Work item a = Please copy from the listing below, starting at the line that contains "يفة كل العرب،" and ending after the line that contains "كتبوا لنا |".

Extract provided =
**********
Susanne Carroll’s AIT: Part 3

In this third part of my exploration of Carroll’s Autonomous Induction Theory (AIT), I’ll look at “categorization” and feedback. In what follows I try to speak for Carroll and I apologise for the awful liberties I’ve taken with her texts.  All the quotes come from Carroll (2002), unless otherwise cited.

Categories

A theory of SLA must start from a theory of grammar. When we look at the grammars of natural languages, we note that they differ in their repertoires of categories: words are divided into different segments, and sentences comprise different classes of words and phrases. But how? As a basic example, a noun is not reducible to the symbol ‘N’: word classes consist of sound-meaning correspondences, so a noun is a union of phonetic features, phonological structure, morphosyntactic features, morphological structure, semantic features and conceptual structure. As Jackendoff says, words are correspondences connecting levels of representation.

UG

UG provides the representational primitives of each autonomous level of representation, and UG provides the operations which the parsers can perform. In other words, UG severely constrains the ways that the categories at different levels of representation are unified and project into hierarchical structure.

I-learning

A theory of i-learning explains what happens when a parser fails, and a new constituent or a new procedure must be learned.

In the case of category i-learning, UG provides a basic repertoire of  features in  each autonomous representational system. Features will combine to form complex units at a given level: phonetic features combine to form segments (a timing unit of speech), morphosyntactic features combine to form morphemes (the basic unit of the morphosyntax),and primitive semantic features combine to form complex concepts like Agent, Male, Cause, Consequence, and so on.

But UG is not the whole story: the acquisition of basic units within an integrative processor will reflect various constraints on feature unification within the limits defined by “unification grammars”.

Some of these constraints will presumably also be attributable to UG. What these restrictions actually consist of, however, is an empirical question and our understanding of such issues has come, and will continue to come, largely from cross-linguistic and typological grammatical research.
**********
Work item b = In the piece on Carroll's Autonomous Induction Theory, what do phonetic features combine to form?

Entries provided =
**********
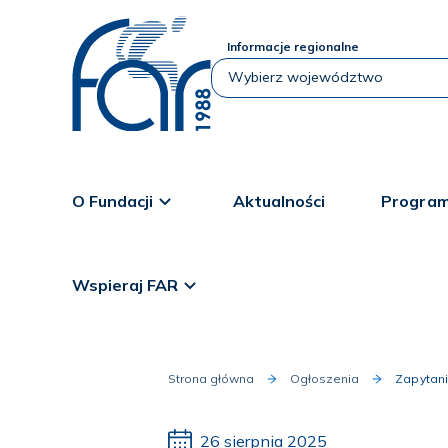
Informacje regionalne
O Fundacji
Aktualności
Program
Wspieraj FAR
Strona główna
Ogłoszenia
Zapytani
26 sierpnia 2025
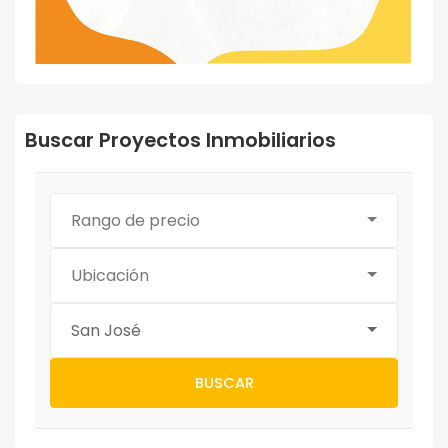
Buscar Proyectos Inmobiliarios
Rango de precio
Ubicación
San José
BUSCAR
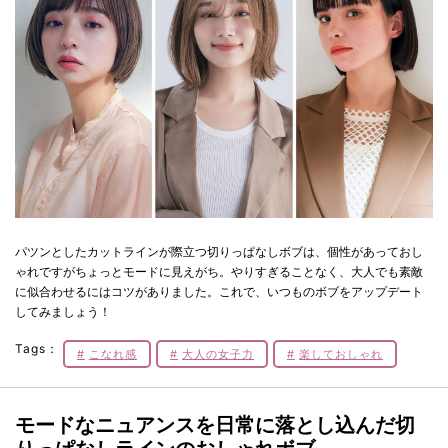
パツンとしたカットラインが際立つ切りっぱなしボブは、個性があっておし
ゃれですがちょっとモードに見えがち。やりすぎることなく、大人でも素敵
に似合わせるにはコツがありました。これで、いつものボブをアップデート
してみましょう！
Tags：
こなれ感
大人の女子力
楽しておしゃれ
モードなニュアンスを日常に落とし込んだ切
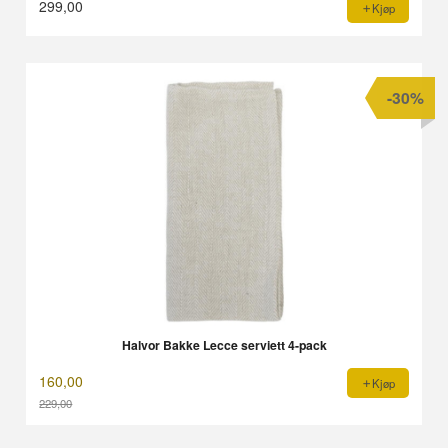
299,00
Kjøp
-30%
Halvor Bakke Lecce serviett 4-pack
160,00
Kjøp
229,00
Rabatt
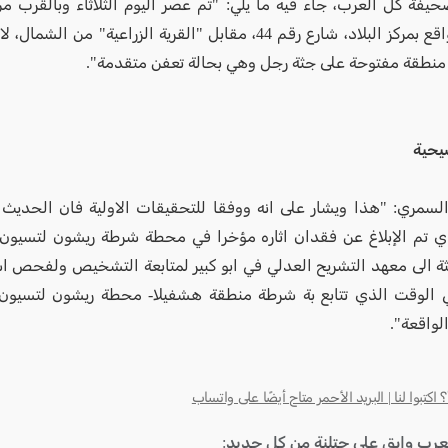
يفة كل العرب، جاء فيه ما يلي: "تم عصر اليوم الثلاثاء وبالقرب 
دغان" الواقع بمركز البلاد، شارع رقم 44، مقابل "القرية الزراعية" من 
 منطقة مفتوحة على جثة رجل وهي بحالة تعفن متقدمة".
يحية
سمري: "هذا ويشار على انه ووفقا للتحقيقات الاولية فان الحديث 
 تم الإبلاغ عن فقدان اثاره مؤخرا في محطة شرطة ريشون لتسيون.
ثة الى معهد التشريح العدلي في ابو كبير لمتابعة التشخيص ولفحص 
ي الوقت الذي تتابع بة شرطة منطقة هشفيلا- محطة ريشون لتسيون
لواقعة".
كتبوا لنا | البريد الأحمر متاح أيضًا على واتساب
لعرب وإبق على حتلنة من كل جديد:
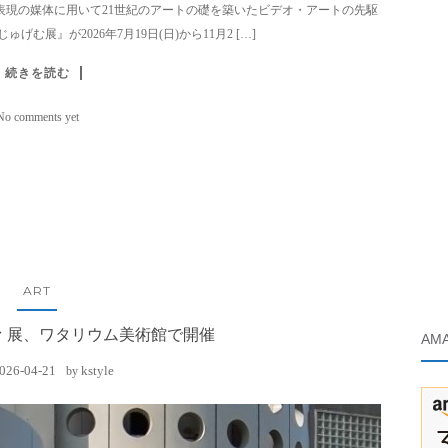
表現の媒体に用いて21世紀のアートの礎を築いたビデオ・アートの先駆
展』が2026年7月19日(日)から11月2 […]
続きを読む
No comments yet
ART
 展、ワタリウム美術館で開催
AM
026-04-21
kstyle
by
**********
Task solution a =
يفة كل العرب، جاء فيه ما يلي: "تم عصر اليوم الثلاثاء وبالقرب 
دغان" الواقع بمركز البلاد، شارع رقم 44، مقابل "القرية الزراعية" من 
 منطقة مفتوحة على جثة رجل وهي بحالة تعفن متقدمة".
يحية
سمري: "هذا ويشار على انه ووفقا للتحقيقات الاولية فان الحديث 
 تم الإبلاغ عن فقدان اثاره مؤخرا في محطة شرطة ريشون لتسيون.
ثة الى معهد التشريح العدلي في ابو كبير لمتابعة التشخيص ولفحص 
ي الوقت الذي تتابع بة شرطة منطقة هشفيلا- محطة ريشون لتسيون
لواقعة".
كتبوا لنا | البريد الأحمر متاح أيضًا على واتساب

Task solution b = Segments, a timing unit of speech.